Die Energie stammt zu 100 Prozent aus Wasserkraft. Konrad freue sich, dass man hier mit erdgas schwaben eng zusammenarbeiten könne. Die Elektromobilität ist für das Energieteam Altusried, das sich für die Ladesäule starkgemacht hat, ein weiterer Baustein in dem Bemühen, beim Klimaschutz und der Energieeffizienz voranzukommen.

Von der ersten Kontaktaufnahme mit erdgas schwaben bis zur Vertragsunterzeichnung und der nun erfolgten Eröffnung vergingen nur wenige Monate. „Schön, dass wir einen Schritt mehr in Richtung Klimaschutz gehen können“, so der Bürgermeister an diesem Sonntagmorgen.

Mit seinem Kommen zur Inbetriebnahme der Ladesäule, so Landrat Anton Klotz, bringe er zum Ausdruck, dass diese Entwicklung für ihn enorm wichtig ist. Es sei ihm klar, man befindet sich mitten im Klimawandel, das mache eine Strom-, genauso wie eine Verkehrswende, unumgänglich.

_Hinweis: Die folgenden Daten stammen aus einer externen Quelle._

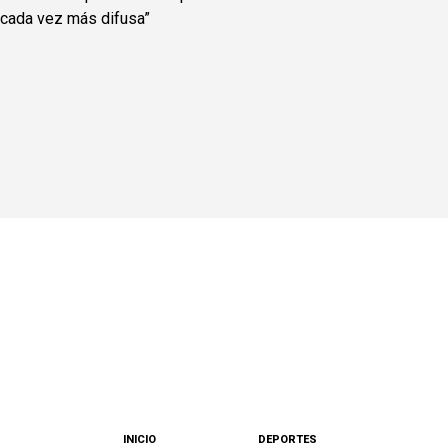
INICIO
DEPORTES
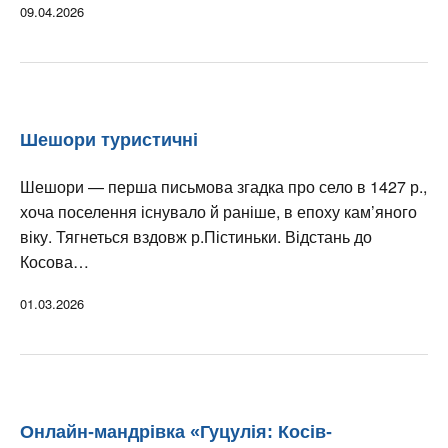
09.04.2026
Шешори туристичні
Шешори — перша письмова згадка про село в 1427 р.,
хоча поселення існувало й раніше, в епоху кам’яного
віку. Тягнеться вздовж р.Пістиньки. Відстань до
Косова…
01.03.2026
Онлайн-мандрівка «Гуцулія: Косів-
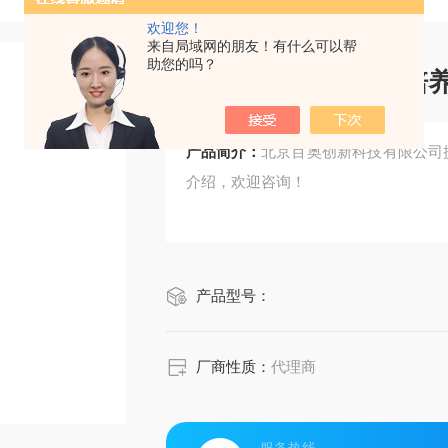
欢迎您！
来自局域网的朋友！有什么可以帮
助您的吗？
Gibco Ham's F-10
产品简介：
北京百奥创新科技有限公司提供G
介绍，欢迎咨询！
产品型号：
厂商性质：
代理商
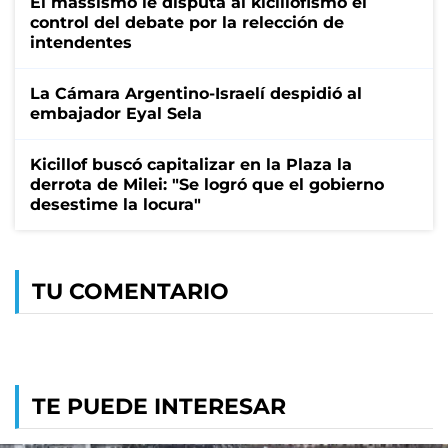
El massismo le disputa al kicillofismo el
control del debate por la relección de
intendentes
La Cámara Argentino-Israelí despidió al
embajador Eyal Sela
Kicillof buscó capitalizar en la Plaza la
derrota de Milei: "Se logró que el gobierno
desestime la locura"
TU COMENTARIO
TE PUEDE INTERESAR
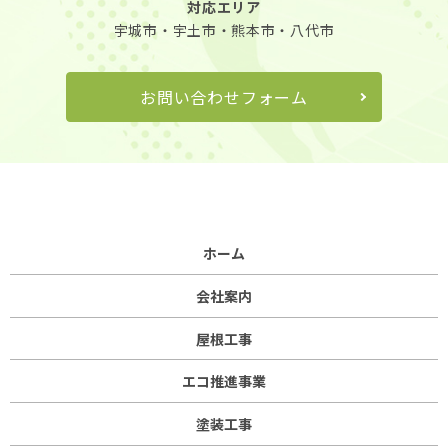
対応エリア
宇城市・宇土市・熊本市・八代市
お問い合わせフォーム
ホーム
会社案内
屋根工事
エコ推進事業
塗装工事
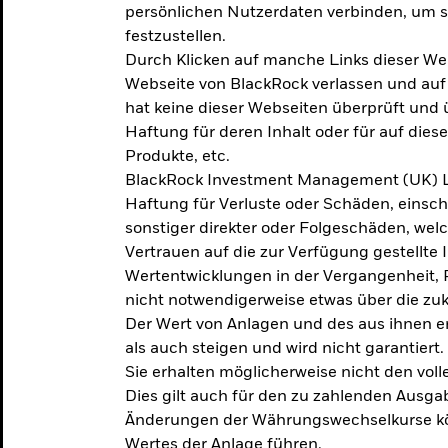
persönlichen Nutzerdaten verbinden, um so
festzustellen.
Durch Klicken auf manche Links dieser We
Webseite von BlackRock verlassen und au
hat keine dieser Webseiten überprüft und
Haftung für deren Inhalt oder für auf dies
Produkte, etc.
BlackRock Investment Management (UK) L
Haftung für Verluste oder Schäden, einsc
sonstiger direkter oder Folgeschäden, we
Vertrauen auf die zur Verfügung gestellte 
Wertentwicklungen in der Vergangenheit,
nicht notwendigerweise etwas über die zu
Der Wert von Anlagen und des aus ihnen e
als auch steigen und wird nicht garantiert.
Sie erhalten möglicherweise nicht den voll
Dies gilt auch für den zu zahlenden Ausga
Änderungen der Währungswechselkurse kö
Wertes der Anlage führen.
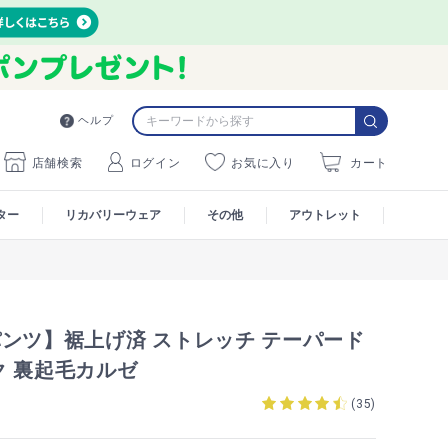
ヘルプ
店舗検索
ログイン
お気に入り
カート
ター
リカバリーウェア
その他
アウトレット
パンツ】裾上げ済 ストレッチ テーパード
ク 裏起毛カルゼ
(
35
)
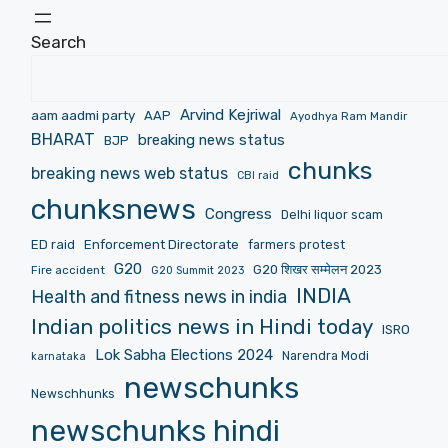
Search
Arvind Kejriwal
aam aadmi party
AAP
Ayodhya Ram Mandir
BHARAT
breaking news status
BJP
chunks
breaking news web status
CBI raid
chunksnews
Congress
Delhi liquor scam
ED raid
Enforcement Directorate
farmers protest
G20
G20 शिखर सम्मेलन 2023
Fire accident
G20 Summit 2023
INDIA
Health and fitness news in india
Indian politics news in Hindi today
ISRO
Lok Sabha Elections 2024
Narendra Modi
karnataka
newschunks
Newschhunks
newschunks hindi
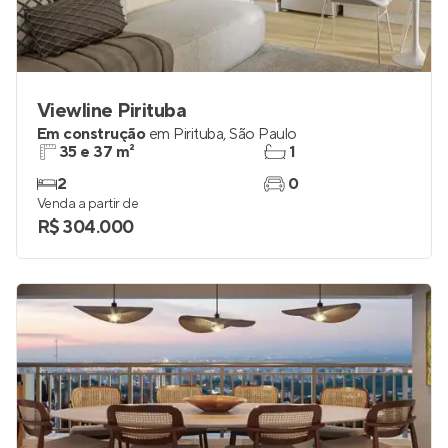
Viewline Pirituba
Em construção
em
Pirituba
,
São Paulo
35 e 37 m²
1
2
0
Venda a partir de
R$ 304.000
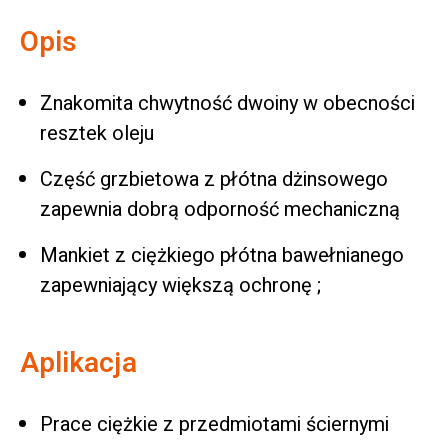
Opis
Znakomita chwytność dwoiny w obecności
resztek oleju
Część grzbietowa z płótna dżinsowego
zapewnia dobrą odporność mechaniczną
Mankiet z ciężkiego płótna bawełnianego
zapewniający większą ochronę ;
Aplikacja
Prace ciężkie z przedmiotami ściernymi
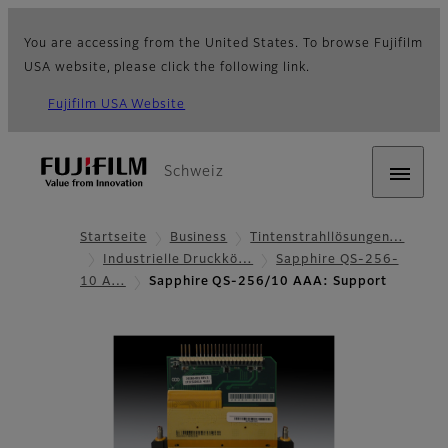
You are accessing from the United States. To browse Fujifilm
USA website, please click the following link.
Fujifilm USA Website
Schweiz
Startseite
Business
Tintenstrahllösungen…
Industrielle Druckkö…
Sapphire QS-256-
10 A…
Sapphire QS-256/10 AAA: Support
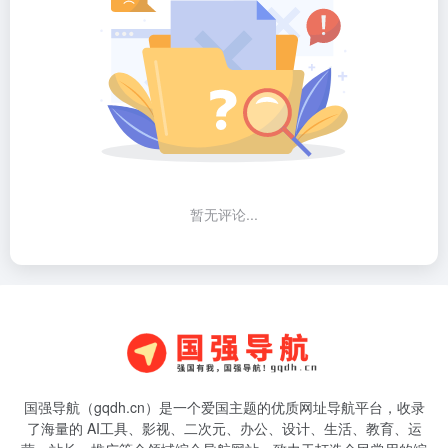
暂无评论...
国强导航（gqdh.cn）是一个爱国主题的优质网址导航平台，收录
了海量的 AI工具、影视、二次元、办公、设计、生活、教育、运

Die Elektromobilität hält er für den richtigen Weg. Er freue sich, dass Altusried dies mit so viel Elan angehe. Im Oberallgäu ganz allgemein stecke man in diesem Sektor noch in den Kinderschuhen, betonte er. Zu den bereits bestehenden 17 Ladestellen werden in Kürze weitere 15 dazukommen. Es genüge im Übrigen nicht, nur Atomkraftwerke abzuschalten, denn Kohlekraft sei unter dem Strich mindestens so schädlich wie Kernkraft, ergänzte Klotz in diesem Zusammenhang. „Wir brauchen für eine Elektromobilität dringend echte regenerative Energien, wie die Photovoltaik- bzw. Wasserkraft“, präzisierte er seine Überzeugung.

„Diese Ladesäule ist die erste im Landkreis Oberallgäu, die erdgas schwaben errichtet hat“, so Helmut Kaumeier. In diesem Jahr habe erdgas schwaben bereits zehn Ladesäulen in Betrieb genommen, weitere 20 sollen demnächst folgen. Das Unternehmen engagiere sich bereits seit zehn Jahren auf dem Markt der erneuerbaren Energien. 2017 hat das Unternehmen einige Wasserkraftwerke erworben, aus denen Ladesäulen, wie hier in Altusried, mit Strom gespeist werden.

Mit Elektrizität aus erneuerbaren Quellen schone man Klima und Umwelt. erdgas schwaben leiste damit einen wichtigen Beitrag zur Energiewende, so Helmut Kaumeier abschließend. Er freue sich, wenn die Ladestation von der Bevölkerung angenommen wird.